Edwin’s positive example: Anthropic. “Anthropic takes a very principled view about what they do and don’t care about and how they want their models to behave.”


Model values differentiation

Prediction from Edwin’s close observation of all frontier labs:

“A year ago I thought models would become commoditised. I now believe the values of the labs will shape and differentiate the models fundamentally.”

Example: Claude spent 30 minutes iterating on an email that didn’t need improving. Is the model optimising for user productivity or for engagement? The answer reflects the lab’s values, not just its capability.

Analogies: Google Search vs. Facebook Search vs. Apple Search would embed very different values. AI models will do the same.


Objective function philosophy

Edwin’s deepest frame: “You are your objective function.”
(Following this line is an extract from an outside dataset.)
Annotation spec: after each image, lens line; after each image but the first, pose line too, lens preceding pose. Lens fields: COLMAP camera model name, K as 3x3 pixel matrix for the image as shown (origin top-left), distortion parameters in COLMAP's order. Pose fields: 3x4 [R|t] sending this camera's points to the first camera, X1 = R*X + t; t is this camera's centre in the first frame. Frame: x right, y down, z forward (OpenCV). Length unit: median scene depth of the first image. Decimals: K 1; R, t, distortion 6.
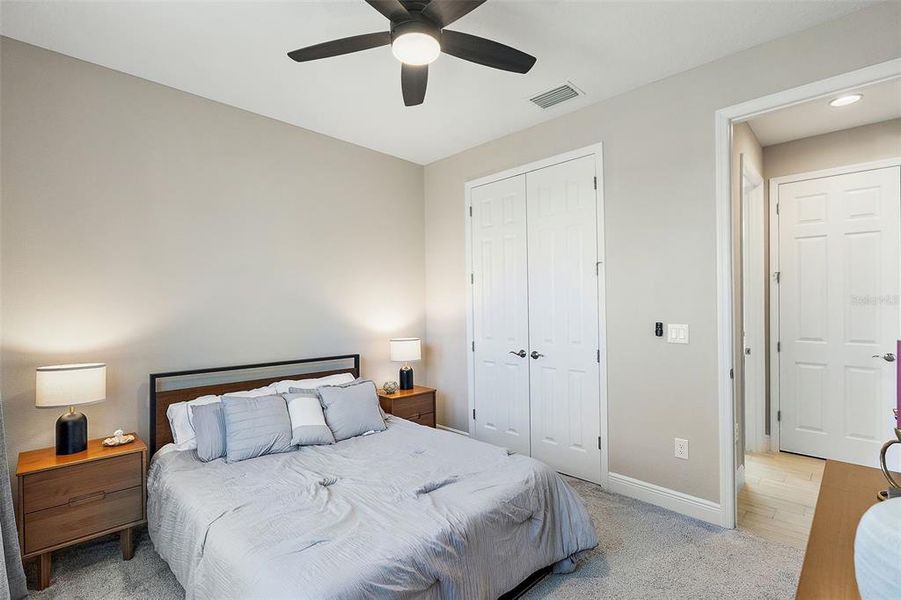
lens RADIAL K [[411.2, 0, 448.6], [0, 411.2, 297.4], [0, 0, 1]] dist [-0.000307, -0.000113]
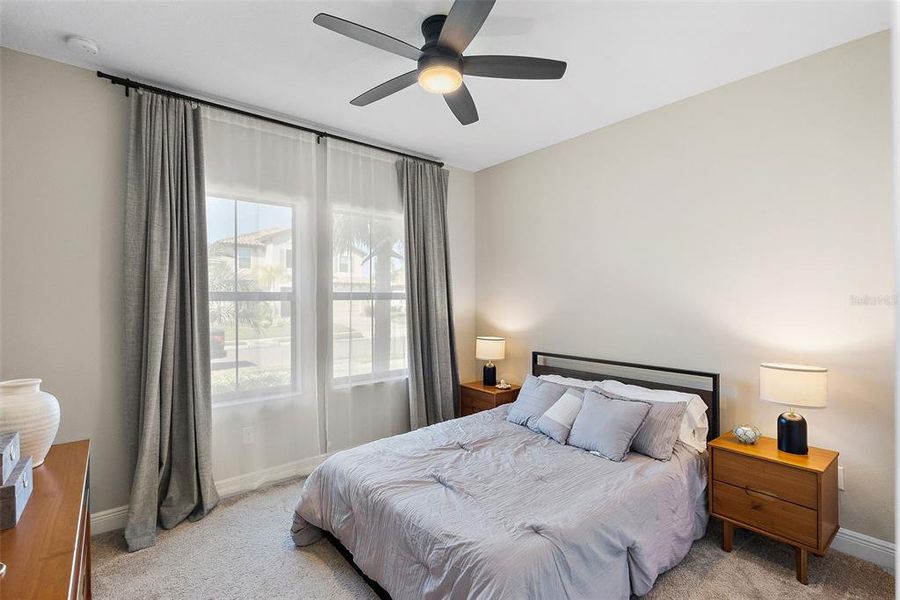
lens RADIAL K [[410.7, 0, 448.1], [0, 410.7, 297.4], [0, 0, 1]] dist [-0.000307, -0.000113]
pose [[-0.079279, -0.020702, -0.996637, 0.616376], [0.001621, 0.999780, -0.020896, 0.025706], [0.996851, -0.003272, -0.079228, 0.701740]]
Training AI is like raising a child. The wrong question: “What test do you want them to pass?” The right question: “What kind of person do you want them to become?”

Proxies (clicks, likes, LLM Arena scores) are easy to measure. Human flourishing is hard to measure. Labs that optimise for proxies will build proxy-maximising models.

The goal Edwin cares about: AI systems that make people more curious and more creative — not lazier; that advance humanity — not chase dopamine.


Company building (anti-Silicon Valley)

Surge’s contrarian approach:

  • Bootstrapped, no VC, profitable from day one.
  • Under 100 people at $1B revenue.
  • Built like a research lab: intellectual rigour, long-term incentives, curiosity — not quarterly metrics.
  • No pivots: “Startups are supposed to be a way of taking big risks to build something you really believe in. If you’re constantly pivoting, you’re not taking any risks.”
  • No hype: “The only way we succeeded was by building a 10× better product and getting word of mouth from researchers.”

Prediction: less capital requirement (due to AI efficiency gains) means future companies will be founded by great technologists rather than great pitchers.